Luke turned away from the stranger and pulled his hat from his head in frustration. The lady turned her horse away and started up the path that led to Uncle Todd's place while Luke watched her, his fists at his sides.
Richard Todd was the most prominent man in Paradise, the richest in both land and money, and a trained medical doctor. His fine two-story house was the only brick building in a village of squared-log cabins. It had been the largest house until the Widow Kuick bought the mill and built her own fine house, but the Kuick place had fallen into disrepair these last years and sat hunched on the hillside overlooking the village, like a frowsy old woman without the wits to look after herself.
Richard Todd was rarely at home and the Kuick widows rarely stepped out of doors, but when Richard went off to Johnstown or Albany, his place in the world and the things he called his own--house, gardens, pastures, cornfields, barns and outbuildings, books and animals and plowshares--were cared for. A small kingdom beautifully kept, and the doctor had spent less than three weeks in residence in the last six months.
It was a situation that suited his housekeeper very well. At seventy-nine Curiosity Freeman still ran things, overseeing the house servants--her own granddaughters--and the farm workers like a benevolent general presiding over well-trained and adoring troops.
Together Curiosity and Elizabeth and Many-Doves looked after the medical needs of the village; they dosed children for worms, set broken bones, delivered babies, laid out the dead and comforted the living. Sometimes Curiosity went for days without giving the absent doctor a thought.
They were in the laboratory, the farthest of the outbuildings on the Todd property.

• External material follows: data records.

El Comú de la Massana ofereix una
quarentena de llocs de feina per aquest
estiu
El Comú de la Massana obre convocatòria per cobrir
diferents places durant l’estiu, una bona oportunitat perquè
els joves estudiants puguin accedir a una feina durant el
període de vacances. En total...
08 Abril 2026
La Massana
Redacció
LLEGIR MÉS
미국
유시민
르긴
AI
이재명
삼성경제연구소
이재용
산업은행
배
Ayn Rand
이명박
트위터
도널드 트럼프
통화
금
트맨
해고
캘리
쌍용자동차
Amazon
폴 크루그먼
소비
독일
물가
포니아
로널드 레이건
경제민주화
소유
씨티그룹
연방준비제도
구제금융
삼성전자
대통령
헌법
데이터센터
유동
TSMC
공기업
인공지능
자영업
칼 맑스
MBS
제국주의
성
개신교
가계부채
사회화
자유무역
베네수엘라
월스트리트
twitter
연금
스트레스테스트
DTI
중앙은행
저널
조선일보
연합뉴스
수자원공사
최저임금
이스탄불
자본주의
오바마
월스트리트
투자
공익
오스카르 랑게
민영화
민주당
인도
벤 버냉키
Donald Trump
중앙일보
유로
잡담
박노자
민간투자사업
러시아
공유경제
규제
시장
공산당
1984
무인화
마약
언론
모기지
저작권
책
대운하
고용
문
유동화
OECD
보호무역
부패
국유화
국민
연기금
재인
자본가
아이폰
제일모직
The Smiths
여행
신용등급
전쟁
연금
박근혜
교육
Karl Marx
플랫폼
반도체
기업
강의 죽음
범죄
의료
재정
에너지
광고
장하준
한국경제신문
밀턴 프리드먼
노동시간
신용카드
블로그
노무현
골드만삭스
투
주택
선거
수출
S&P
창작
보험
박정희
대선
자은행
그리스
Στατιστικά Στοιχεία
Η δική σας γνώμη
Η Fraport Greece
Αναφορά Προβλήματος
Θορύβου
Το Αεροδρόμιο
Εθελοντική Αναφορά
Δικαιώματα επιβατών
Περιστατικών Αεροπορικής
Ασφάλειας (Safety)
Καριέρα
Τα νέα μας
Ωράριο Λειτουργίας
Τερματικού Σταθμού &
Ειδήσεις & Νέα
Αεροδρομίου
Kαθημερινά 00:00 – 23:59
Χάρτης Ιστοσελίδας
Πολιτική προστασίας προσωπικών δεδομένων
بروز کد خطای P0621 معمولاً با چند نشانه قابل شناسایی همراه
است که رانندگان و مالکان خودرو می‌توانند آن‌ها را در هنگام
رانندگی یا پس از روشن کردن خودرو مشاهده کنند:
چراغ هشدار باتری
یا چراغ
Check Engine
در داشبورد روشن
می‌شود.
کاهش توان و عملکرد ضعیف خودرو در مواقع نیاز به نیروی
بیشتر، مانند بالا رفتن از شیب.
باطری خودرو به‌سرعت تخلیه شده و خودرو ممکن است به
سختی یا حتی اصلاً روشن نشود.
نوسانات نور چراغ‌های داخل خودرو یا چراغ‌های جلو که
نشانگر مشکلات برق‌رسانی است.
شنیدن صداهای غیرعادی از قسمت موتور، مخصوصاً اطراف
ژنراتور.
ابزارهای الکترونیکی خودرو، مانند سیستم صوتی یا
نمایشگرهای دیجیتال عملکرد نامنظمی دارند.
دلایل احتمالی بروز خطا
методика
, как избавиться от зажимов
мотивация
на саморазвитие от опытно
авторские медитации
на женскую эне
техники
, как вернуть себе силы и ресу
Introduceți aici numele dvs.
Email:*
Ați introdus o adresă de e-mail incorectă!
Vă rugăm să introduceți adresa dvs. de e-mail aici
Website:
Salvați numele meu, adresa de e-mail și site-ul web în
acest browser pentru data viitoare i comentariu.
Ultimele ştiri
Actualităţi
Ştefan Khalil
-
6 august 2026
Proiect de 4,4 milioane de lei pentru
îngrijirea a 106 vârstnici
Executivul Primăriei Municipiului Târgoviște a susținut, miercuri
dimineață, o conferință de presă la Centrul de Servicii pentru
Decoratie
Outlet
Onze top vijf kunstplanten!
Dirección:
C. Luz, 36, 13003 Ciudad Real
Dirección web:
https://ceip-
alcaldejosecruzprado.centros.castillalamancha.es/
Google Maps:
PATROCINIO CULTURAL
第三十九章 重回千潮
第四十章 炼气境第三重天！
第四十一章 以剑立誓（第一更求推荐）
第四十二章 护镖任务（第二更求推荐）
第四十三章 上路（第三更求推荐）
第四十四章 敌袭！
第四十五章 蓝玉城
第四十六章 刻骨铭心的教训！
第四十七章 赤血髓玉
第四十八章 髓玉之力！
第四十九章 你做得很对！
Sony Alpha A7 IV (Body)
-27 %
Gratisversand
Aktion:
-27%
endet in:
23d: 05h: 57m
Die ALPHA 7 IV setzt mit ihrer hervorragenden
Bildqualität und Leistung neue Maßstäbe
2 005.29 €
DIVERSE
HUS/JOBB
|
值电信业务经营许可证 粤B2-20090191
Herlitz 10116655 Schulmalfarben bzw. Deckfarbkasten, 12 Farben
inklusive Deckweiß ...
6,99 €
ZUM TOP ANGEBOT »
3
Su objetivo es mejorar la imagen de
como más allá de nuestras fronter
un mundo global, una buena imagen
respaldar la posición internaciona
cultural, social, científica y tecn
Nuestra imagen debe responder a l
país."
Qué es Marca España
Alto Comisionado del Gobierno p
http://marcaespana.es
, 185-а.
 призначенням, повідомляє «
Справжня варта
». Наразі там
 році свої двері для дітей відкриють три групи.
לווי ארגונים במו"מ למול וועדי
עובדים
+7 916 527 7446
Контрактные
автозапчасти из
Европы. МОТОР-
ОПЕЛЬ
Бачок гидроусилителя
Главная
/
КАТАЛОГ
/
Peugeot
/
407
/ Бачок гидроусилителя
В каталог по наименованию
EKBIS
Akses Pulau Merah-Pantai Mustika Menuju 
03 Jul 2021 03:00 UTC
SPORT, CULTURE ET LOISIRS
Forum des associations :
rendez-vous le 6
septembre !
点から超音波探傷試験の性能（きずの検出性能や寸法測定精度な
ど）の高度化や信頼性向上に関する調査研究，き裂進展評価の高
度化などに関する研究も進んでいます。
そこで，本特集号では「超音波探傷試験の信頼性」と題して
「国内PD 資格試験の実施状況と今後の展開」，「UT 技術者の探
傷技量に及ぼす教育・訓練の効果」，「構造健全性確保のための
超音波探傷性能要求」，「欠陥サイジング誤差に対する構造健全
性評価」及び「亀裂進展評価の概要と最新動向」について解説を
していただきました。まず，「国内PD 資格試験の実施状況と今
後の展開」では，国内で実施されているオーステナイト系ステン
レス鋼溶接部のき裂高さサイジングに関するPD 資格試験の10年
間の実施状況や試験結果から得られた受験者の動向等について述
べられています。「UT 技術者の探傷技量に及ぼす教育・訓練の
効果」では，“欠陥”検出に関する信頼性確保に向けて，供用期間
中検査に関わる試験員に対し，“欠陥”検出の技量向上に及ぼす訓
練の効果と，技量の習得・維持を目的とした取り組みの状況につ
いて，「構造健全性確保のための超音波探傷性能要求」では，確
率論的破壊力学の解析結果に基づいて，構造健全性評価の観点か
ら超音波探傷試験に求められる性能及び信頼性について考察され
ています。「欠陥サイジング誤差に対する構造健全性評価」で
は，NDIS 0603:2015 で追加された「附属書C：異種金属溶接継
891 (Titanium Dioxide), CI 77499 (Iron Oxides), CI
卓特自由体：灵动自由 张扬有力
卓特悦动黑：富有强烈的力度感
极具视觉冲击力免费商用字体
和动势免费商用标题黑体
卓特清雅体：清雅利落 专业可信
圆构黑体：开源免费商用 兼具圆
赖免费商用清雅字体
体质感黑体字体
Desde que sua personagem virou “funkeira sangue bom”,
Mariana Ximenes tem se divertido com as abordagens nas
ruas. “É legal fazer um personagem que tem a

Once this had been the heart of Richard's medical practice, and it had surprised Hannah to find that while she was gone it had been given over to a different kind of research. According to Curiosity, Joshua Hench had been conducting experiments with metals and blackpowder explosives, all with Richard's approval.
"Wouldn't do no good to tell you," Curiosity said in response to Hannah's questions. Her irritation was sharp and clear on her face. "You just have to wait and see for yourself. Unless you was wanting the laboratory for your own work?" She looked at Hannah hopefully. "Then Joshua will just have to clear out, go blow himself up someplace else where I don't got to hear it happen."
Hannah didn't want the laboratory; she hadn't come home to practice medicine, after all, and she said so.
"You've expressed your concerns to Richard, I take it."
At that Curiosity just snorted. "You wave a firecracker under a man's nose, he ain't going to pay no attention, no matter what kind of sense you be talking." Then she pushed out a sigh. "Ain't nothing to be done, but it do set my teeth on edge."
Hannah was relieved if Curiosity was willing to abandon the subject. She turned her attention to the stack of Richard's daybooks on the standing desk. Ledger after ledger in which he had logged his daily work: treatments, patients seen, raw materials ordered from Albany and New-York City and beyond, experiments he had undertaken and the results they had produced. All neat, well ordered and full of Richard's dry observations.
June 4 1808. Set right tibula on the youngest Ratz boy. Subject healthy if dull-witted ten-year-old; clean break; no tearing to the muscle or ligaments; prognosis good if he can be kept out of trees.
Curiosity had come along to keep Hannah company while she read. She sat near the door in the light from the single window, snapping beans in a bowl in her lap.
"Richard has been away a long time," Hannah noted; the last entry in the daybook was six months old.